Call for Extended Abstracts (extended deadline)

=====================================================================

                 Call for Extended Abstracts

                          LAFI 2021
         POPL 2021 workshop on Languages for Inference 

                        January 17, 2021
          https://popl21.sigplan.org/home/lafi-2021

           Submission deadline on October 30, 2020 (extended).

====================================================================

***** Submission Summary *****

Deadline: October 30, 2020 (extended) Link: https://lafi21.hotcrp.com/ Format: extended abstract (2 pages + references)

***** Call for Extended Abstracts *****

Inference concerns re-calibrating program parameters based on observed data, and has gained wide traction in machine learning and data science. Inference can be driven by probabilistic analysis and simulation, and through back-propagation and differentiation. Languages for inference offer built-in support for expressing probabilistic models and inference methods as programs, to ease reasoning, use, and reuse. The recent rise of practical implementations as well as research activity in inference-based programming has renewed the need for semantics to help us share insights and innovations.

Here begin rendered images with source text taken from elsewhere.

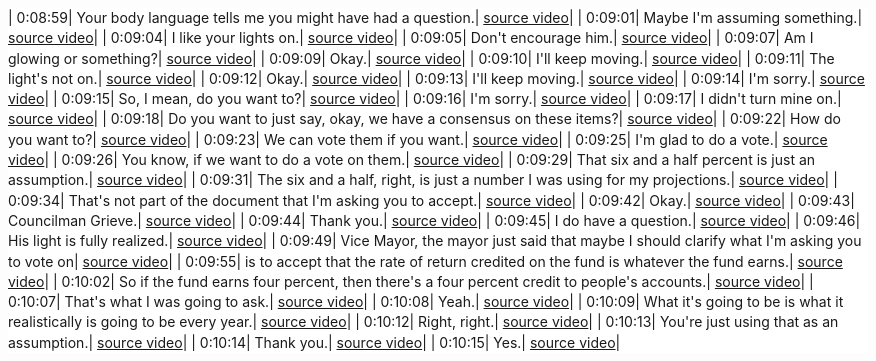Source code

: | 0:08:59| Your body language tells me you might have had a question.| [source video](https://archive.org/details/citycouncilworkshop120514pension?start=539)|
| 0:09:01| Maybe I'm assuming something.| [source video](https://archive.org/details/citycouncilworkshop120514pension?start=541)|
| 0:09:04| I like your lights on.| [source video](https://archive.org/details/citycouncilworkshop120514pension?start=544)|
| 0:09:05| Don't encourage him.| [source video](https://archive.org/details/citycouncilworkshop120514pension?start=545)|
| 0:09:07| Am I glowing or something?| [source video](https://archive.org/details/citycouncilworkshop120514pension?start=547)|
| 0:09:09| Okay.| [source video](https://archive.org/details/citycouncilworkshop120514pension?start=549)|
| 0:09:10| I'll keep moving.| [source video](https://archive.org/details/citycouncilworkshop120514pension?start=550)|
| 0:09:11| The light's not on.| [source video](https://archive.org/details/citycouncilworkshop120514pension?start=551)|
| 0:09:12| Okay.| [source video](https://archive.org/details/citycouncilworkshop120514pension?start=552)|
| 0:09:13| I'll keep moving.| [source video](https://archive.org/details/citycouncilworkshop120514pension?start=553)|
| 0:09:14| I'm sorry.| [source video](https://archive.org/details/citycouncilworkshop120514pension?start=554)|
| 0:09:15| So, I mean, do you want to?| [source video](https://archive.org/details/citycouncilworkshop120514pension?start=555)|
| 0:09:16| I'm sorry.| [source video](https://archive.org/details/citycouncilworkshop120514pension?start=556)|
| 0:09:17| I didn't turn mine on.| [source video](https://archive.org/details/citycouncilworkshop120514pension?start=557)|
| 0:09:18| Do you want to just say, okay, we have a consensus on these items?| [source video](https://archive.org/details/citycouncilworkshop120514pension?start=558)|
| 0:09:22| How do you want to?| [source video](https://archive.org/details/citycouncilworkshop120514pension?start=562)|
| 0:09:23| We can vote them if you want.| [source video](https://archive.org/details/citycouncilworkshop120514pension?start=563)|
| 0:09:25| I'm glad to do a vote.| [source video](https://archive.org/details/citycouncilworkshop120514pension?start=565)|
| 0:09:26| You know, if we want to do a vote on them.| [source video](https://archive.org/details/citycouncilworkshop120514pension?start=566)|
| 0:09:29| That six and a half percent is just an assumption.| [source video](https://archive.org/details/citycouncilworkshop120514pension?start=569)|
| 0:09:31| The six and a half, right, is just a number I was using for my projections.| [source video](https://archive.org/details/citycouncilworkshop120514pension?start=571)|
| 0:09:34| That's not part of the document that I'm asking you to accept.| [source video](https://archive.org/details/citycouncilworkshop120514pension?start=574)|
| 0:09:42| Okay.| [source video](https://archive.org/details/citycouncilworkshop120514pension?start=582)|
| 0:09:43| Councilman Grieve.| [source video](https://archive.org/details/citycouncilworkshop120514pension?start=583)|
| 0:09:44| Thank you.| [source video](https://archive.org/details/citycouncilworkshop120514pension?start=584)|
| 0:09:45| I do have a question.| [source video](https://archive.org/details/citycouncilworkshop120514pension?start=585)|
| 0:09:46| His light is fully realized.| [source video](https://archive.org/details/citycouncilworkshop120514pension?start=586)|
| 0:09:49| Vice Mayor, the mayor just said that maybe I should clarify what I'm asking you to vote on| [source video](https://archive.org/details/citycouncilworkshop120514pension?start=589)|
| 0:09:55| is to accept that the rate of return credited on the fund is whatever the fund earns.| [source video](https://archive.org/details/citycouncilworkshop120514pension?start=595)|
| 0:10:02| So if the fund earns four percent, then there's a four percent credit to people's accounts.| [source video](https://archive.org/details/citycouncilworkshop120514pension?start=602)|
| 0:10:07| That's what I was going to ask.| [source video](https://archive.org/details/citycouncilworkshop120514pension?start=607)|
| 0:10:08| Yeah.| [source video](https://archive.org/details/citycouncilworkshop120514pension?start=608)|
| 0:10:09| What it's going to be is what it realistically is going to be every year.| [source video](https://archive.org/details/citycouncilworkshop120514pension?start=609)|
| 0:10:12| Right, right.| [source video](https://archive.org/details/citycouncilworkshop120514pension?start=612)|
| 0:10:13| You're just using that as an assumption.| [source video](https://archive.org/details/citycouncilworkshop120514pension?start=613)|
| 0:10:14| Thank you.| [source video](https://archive.org/details/citycouncilworkshop120514pension?start=614)|
| 0:10:15| Yes.| [source video](https://archive.org/details/citycouncilworkshop120514pension?start=615)|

This workshop aims to bring programming-language and machine-learning researchers together to advance all aspects of languages for inference. Topics include but are not limited to:

  • design of programming languages for inference and/or differentiable programming;

  • inference algorithms for probabilistic programming languages, including ones that incorporate automatic differentiation;

  • automatic differentiation algorithms for differentiable programming languages;

  • probabilistic generative modeling and inference;

  • variational and differential modeling and inference;

  • semantics (axiomatic, operational, denotational, games, etc) and types for inference and/or differentiable programming;

  • efficient and correct implementation;

  • and last but not least, applications of inference and/or differentiable programming.

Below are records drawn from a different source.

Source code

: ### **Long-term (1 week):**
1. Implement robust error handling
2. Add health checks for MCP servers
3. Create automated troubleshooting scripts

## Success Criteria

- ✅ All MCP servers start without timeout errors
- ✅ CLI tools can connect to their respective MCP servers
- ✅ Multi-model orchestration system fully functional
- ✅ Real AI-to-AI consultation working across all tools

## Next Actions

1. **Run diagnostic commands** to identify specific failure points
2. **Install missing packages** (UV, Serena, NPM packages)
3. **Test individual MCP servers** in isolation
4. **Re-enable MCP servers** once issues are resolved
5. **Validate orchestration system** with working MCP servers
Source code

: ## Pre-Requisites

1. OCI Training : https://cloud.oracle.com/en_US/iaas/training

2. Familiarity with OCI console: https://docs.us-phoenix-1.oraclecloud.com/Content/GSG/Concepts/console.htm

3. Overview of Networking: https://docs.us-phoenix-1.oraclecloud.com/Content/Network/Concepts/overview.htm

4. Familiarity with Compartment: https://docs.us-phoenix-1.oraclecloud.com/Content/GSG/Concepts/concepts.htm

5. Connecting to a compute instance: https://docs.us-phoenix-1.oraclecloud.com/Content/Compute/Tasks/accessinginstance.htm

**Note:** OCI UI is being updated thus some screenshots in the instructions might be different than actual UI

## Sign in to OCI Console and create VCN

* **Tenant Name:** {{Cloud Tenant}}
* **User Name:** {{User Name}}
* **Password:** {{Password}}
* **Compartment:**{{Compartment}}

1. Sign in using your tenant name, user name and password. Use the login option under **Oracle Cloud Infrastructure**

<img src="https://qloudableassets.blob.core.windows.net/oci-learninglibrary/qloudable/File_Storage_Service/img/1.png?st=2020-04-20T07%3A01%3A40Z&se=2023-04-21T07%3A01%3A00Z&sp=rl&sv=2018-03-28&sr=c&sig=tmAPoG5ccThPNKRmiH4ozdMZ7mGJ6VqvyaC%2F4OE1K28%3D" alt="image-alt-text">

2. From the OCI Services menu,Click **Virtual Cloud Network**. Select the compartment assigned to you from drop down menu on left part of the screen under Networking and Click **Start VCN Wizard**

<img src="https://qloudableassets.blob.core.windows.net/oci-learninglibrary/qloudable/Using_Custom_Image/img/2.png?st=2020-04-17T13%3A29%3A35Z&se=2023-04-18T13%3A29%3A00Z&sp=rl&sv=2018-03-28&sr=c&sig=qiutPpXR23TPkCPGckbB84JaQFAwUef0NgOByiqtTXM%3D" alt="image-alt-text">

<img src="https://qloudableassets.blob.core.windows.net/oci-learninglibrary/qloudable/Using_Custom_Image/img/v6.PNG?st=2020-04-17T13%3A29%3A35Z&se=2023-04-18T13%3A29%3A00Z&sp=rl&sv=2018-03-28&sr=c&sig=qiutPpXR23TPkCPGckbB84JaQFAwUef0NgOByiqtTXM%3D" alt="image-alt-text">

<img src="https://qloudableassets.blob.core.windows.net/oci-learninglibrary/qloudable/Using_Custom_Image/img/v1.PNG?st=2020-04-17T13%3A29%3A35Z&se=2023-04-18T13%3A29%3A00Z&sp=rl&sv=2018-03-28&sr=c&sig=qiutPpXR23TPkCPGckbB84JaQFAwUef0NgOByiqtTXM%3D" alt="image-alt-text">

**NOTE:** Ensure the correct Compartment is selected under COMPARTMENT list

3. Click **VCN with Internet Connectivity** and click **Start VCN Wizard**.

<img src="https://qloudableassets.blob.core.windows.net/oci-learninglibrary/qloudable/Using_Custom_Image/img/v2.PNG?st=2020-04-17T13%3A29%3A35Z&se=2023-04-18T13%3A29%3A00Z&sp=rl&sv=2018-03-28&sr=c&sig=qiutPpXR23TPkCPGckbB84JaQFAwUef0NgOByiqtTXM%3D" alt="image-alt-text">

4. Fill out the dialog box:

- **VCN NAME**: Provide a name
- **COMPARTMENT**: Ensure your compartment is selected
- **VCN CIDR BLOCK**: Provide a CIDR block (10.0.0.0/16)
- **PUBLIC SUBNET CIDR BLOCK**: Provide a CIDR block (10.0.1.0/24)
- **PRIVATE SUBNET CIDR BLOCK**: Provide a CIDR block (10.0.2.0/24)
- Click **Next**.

Two years ago, we explicitly expanded the focus of the workshop from statistical probabilistic programming to encompass differentiable programming for statistical machine learning. This change seemed well-received by the community, and we want to continue it this year in an effort to extend the strong ties between programming language-based machine learning and the POPL community.

We expect this workshop to be informal, and our goal is to foster collaboration and establish common ground. Thus, the proceedings will not be a formal or archival publication, and we expect to spend only a portion of the workshop day on traditional research talks. Nevertheless, as a concrete basis for fruitful discussions, we call for extended abstracts describing specific and ideally ongoing work on probabilistic and differential programming languages, semantics, and systems.

***** Submission guidelines *****

Submission deadline on October 30, 2020 (extended).

Submission link: https://lafi21.hotcrp.com/

Extended abstracts are up to 2 pages in PDF format, excluding references.

In line with the SIGPLAN Republication Policy, inclusion of extended abstracts in the program is not intended to preclude later formal publication.